The current issues with tourism are significantly more to do with "influencers" and social media. Many places are overrun by people that are just there to get their photos and have zero interest in engaging with the culture or treating locals with respect.

Its shocking how different some places have gotten due to "influencers". Last year I was in Kuala Lumpur for a few days and took the person I was with to a bunch of the places I had visited when I was there a decade ago. It struck me when walking around a couple places that there are photos I took during my first trip that would simply be impossible to get today because of the number of people in the way.

2 comments

> Last year I was in Kuala Lumpur for a few days and took the person I was with to a bunch of the places I had visited when I was there a decade ago.

Usually explained by a different time of week/year/month. If you stay in a place for a while you get a sense of patterns. Often there's waves of tourists depending on neighboring country holidays and if you're a local you learn to avoid popular landmarks during those times.

> TV shows are known to regularly kill businesses that don't know how to manage the increase in customers

You make it sound like that's the problem and not increasing rent. If one day your place looks much more profitable everyone involved will try to get a piece.

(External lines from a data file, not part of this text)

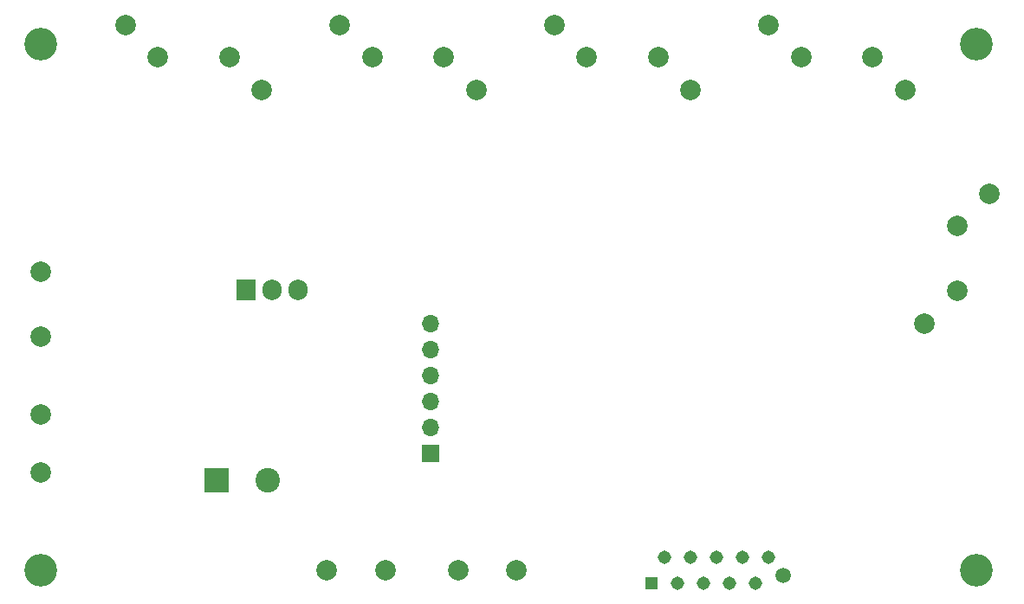
<source format=gbr>
G04 #@! TF.GenerationSoftware,KiCad,Pcbnew,(5.1.10-0-10_14)*
G04 #@! TF.CreationDate,2021-05-14T18:06:29+02:00*
G04 #@! TF.ProjectId,input-sel,696e7075-742d-4736-956c-2e6b69636164,rev?*
G04 #@! TF.SameCoordinates,Original*
G04 #@! TF.FileFunction,Soldermask,Bot*
G04 #@! TF.FilePolarity,Negative*
%FSLAX46Y46*%
G04 Gerber Fmt 4.6, Leading zero omitted, Abs format (unit mm)*
G04 Created by KiCad (PCBNEW (5.1.10-0-10_14)) date 2021-05-14 18:06:29*
%MOMM*%
%LPD*%
G01*
G04 APERTURE LIST*
%ADD10R,1.308000X1.308000*%
%ADD11C,1.308000*%
%ADD12C,1.500000*%
%ADD13O,1.905000X2.000000*%
%ADD14R,1.905000X2.000000*%
%ADD15C,2.400000*%
%ADD16R,2.400000X2.400000*%
%ADD17C,2.000000*%
%ADD18O,1.700000X1.700000*%
%ADD19R,1.700000X1.700000*%
%ADD20C,3.200000*%
G04 APERTURE END LIST*
D10*
X178435000Y-105410000D03*
D11*
X179705000Y-102870000D03*
X180975000Y-105410000D03*
X182245000Y-102870000D03*
X183515000Y-105410000D03*
X184785000Y-102870000D03*
X186055000Y-105410000D03*
X187325000Y-102870000D03*
X188595000Y-105410000D03*
X189865000Y-102870000D03*
D12*
X191265000Y-104670000D03*
D13*
X143891000Y-76708000D03*
X141351000Y-76708000D03*
D14*
X138811000Y-76708000D03*
D15*
X140890000Y-95377000D03*
D16*
X135890000Y-95377000D03*
D17*
X189865000Y-50800000D03*
X193040000Y-53975000D03*
X203200000Y-57150000D03*
X200025000Y-53975000D03*
X168910000Y-50800000D03*
X172085000Y-53975000D03*
X182245000Y-57150000D03*
X179070000Y-53975000D03*
X147955000Y-50800000D03*
X151130000Y-53975000D03*
X161290000Y-57150000D03*
X158115000Y-53975000D03*
X127000000Y-50800000D03*
X130175000Y-53975000D03*
X140335000Y-57150000D03*
X137160000Y-53975000D03*
X211455000Y-67310000D03*
X208280000Y-70485000D03*
X205105000Y-80010000D03*
X208280000Y-76835000D03*
D18*
X156845000Y-80010000D03*
X156845000Y-82550000D03*
X156845000Y-85090000D03*
X156845000Y-87630000D03*
X156845000Y-90170000D03*
D19*
X156845000Y-92710000D03*
D17*
X118745000Y-88900000D03*
X118745000Y-94615000D03*
X118745000Y-74930000D03*
X118745000Y-81280000D03*
X146685000Y-104140000D03*
X152400000Y-104140000D03*
X159512000Y-104140000D03*
X165227000Y-104140000D03*
D20*
X118745000Y-104140000D03*
X210185000Y-104140000D03*
X210185000Y-52705000D03*
X118745000Y-52705000D03*
M02*

</source>
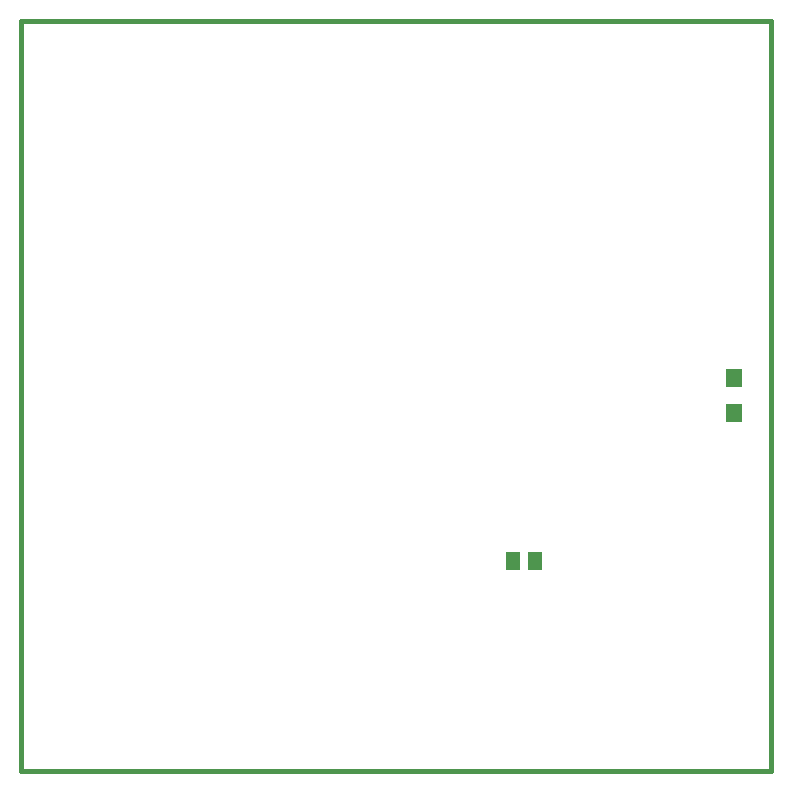
<source format=gbp>
G75*
%MOIN*%
%OFA0B0*%
%FSLAX24Y24*%
%IPPOS*%
%LPD*%
%AMOC8*
5,1,8,0,0,1.08239X$1,22.5*
%
%ADD10C,0.0160*%
%ADD11R,0.0512X0.0591*%
%ADD12R,0.0551X0.0630*%
D10*
X002050Y000180D02*
X002050Y025180D01*
X027050Y025180D01*
X027050Y000180D01*
X002050Y000180D01*
D11*
X018426Y007180D03*
X019174Y007180D03*
D12*
X025800Y012089D03*
X025800Y013271D03*
M02*

</source>
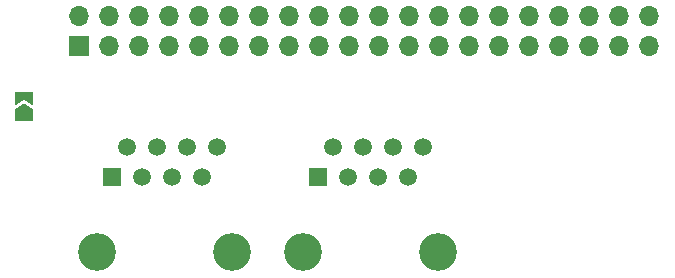
<source format=gbr>
%TF.GenerationSoftware,KiCad,Pcbnew,(5.99.0-12060-g1fa5e43597)*%
%TF.CreationDate,2021-08-23T08:56:31-07:00*%
%TF.ProjectId,uplift_hat,75706c69-6674-45f6-9861-742e6b696361,rev?*%
%TF.SameCoordinates,Original*%
%TF.FileFunction,Soldermask,Top*%
%TF.FilePolarity,Negative*%
%FSLAX46Y46*%
G04 Gerber Fmt 4.6, Leading zero omitted, Abs format (unit mm)*
G04 Created by KiCad (PCBNEW (5.99.0-12060-g1fa5e43597)) date 2021-08-23 08:56:31*
%MOMM*%
%LPD*%
G01*
G04 APERTURE LIST*
G04 Aperture macros list*
%AMFreePoly0*
4,1,6,1.000000,0.000000,0.500000,-0.750000,-0.500000,-0.750000,-0.500000,0.750000,0.500000,0.750000,1.000000,0.000000,1.000000,0.000000,$1*%
%AMFreePoly1*
4,1,6,0.500000,-0.750000,-0.650000,-0.750000,-0.150000,0.000000,-0.650000,0.750000,0.500000,0.750000,0.500000,-0.750000,0.500000,-0.750000,$1*%
G04 Aperture macros list end*
%ADD10C,3.200000*%
%ADD11R,1.500000X1.500000*%
%ADD12C,1.500000*%
%ADD13FreePoly0,90.000000*%
%ADD14FreePoly1,90.000000*%
%ADD15R,1.700000X1.700000*%
%ADD16O,1.700000X1.700000*%
G04 APERTURE END LIST*
D10*
%TO.C,J1*%
X121430000Y-122250000D03*
X110000000Y-122250000D03*
D11*
X111270000Y-115900000D03*
D12*
X112540000Y-113360000D03*
X113810000Y-115900000D03*
X115080000Y-113360000D03*
X116350000Y-115900000D03*
X117620000Y-113360000D03*
X118890000Y-115900000D03*
X120160000Y-113360000D03*
%TD*%
D10*
%TO.C,J2*%
X127447500Y-122250000D03*
X138877500Y-122250000D03*
D11*
X128717500Y-115900000D03*
D12*
X129987500Y-113360000D03*
X131257500Y-115900000D03*
X132527500Y-113360000D03*
X133797500Y-115900000D03*
X135067500Y-113360000D03*
X136337500Y-115900000D03*
X137607500Y-113360000D03*
%TD*%
D13*
%TO.C,JP1*%
X103800000Y-110600000D03*
D14*
X103800000Y-109150000D03*
%TD*%
D15*
%TO.C,J3*%
X108500000Y-104770000D03*
D16*
X108500000Y-102230000D03*
X111040000Y-104770000D03*
X111040000Y-102230000D03*
X113580000Y-104770000D03*
X113580000Y-102230000D03*
X116120000Y-104770000D03*
X116120000Y-102230000D03*
X118660000Y-104770000D03*
X118660000Y-102230000D03*
X121200000Y-104770000D03*
X121200000Y-102230000D03*
X123740000Y-104770000D03*
X123740000Y-102230000D03*
X126280000Y-104770000D03*
X126280000Y-102230000D03*
X128820000Y-104770000D03*
X128820000Y-102230000D03*
X131360000Y-104770000D03*
X131360000Y-102230000D03*
X133900000Y-104770000D03*
X133900000Y-102230000D03*
X136440000Y-104770000D03*
X136440000Y-102230000D03*
X138980000Y-104770000D03*
X138980000Y-102230000D03*
X141520000Y-104770000D03*
X141520000Y-102230000D03*
X144060000Y-104770000D03*
X144060000Y-102230000D03*
X146600000Y-104770000D03*
X146600000Y-102230000D03*
X149140000Y-104770000D03*
X149140000Y-102230000D03*
X151680000Y-104770000D03*
X151680000Y-102230000D03*
X154220000Y-104770000D03*
X154220000Y-102230000D03*
X156760000Y-104770000D03*
X156760000Y-102230000D03*
%TD*%
M02*

</source>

>Usually explained by a different time of week/year/month

I hadn't thought about that and checked the dates of the photos I took on both trips. Coincidentally apparently I was there within a week of exactly 10 years apart!

Many big holidays don't coincide every year on the same date in Gregorian calendar, and in a few places I lived such that central landmarks can be absolutely flooded on particular days of week because it's a tourist destination or for religious observances.

Not to say you're wrong, maybe there's more tourists, but from experience it can be misleading.

Ah yes all those other people who want to take photos ruining your chance to take photos...
Tourism is a huge benefit for many places and brings lots of money into their economy. But at the same time over-tourism can significantly harm locals and the environment.

My photo example is just a example anecdote that proved a point, being a major city having a very localized area get busier is pretty inconsequential, but if its a lake view somewhere it definitely draws a risk of irreparably damaging the environment.

Whenever someone complains about tourists ask them what they are going to do for their summer holiday.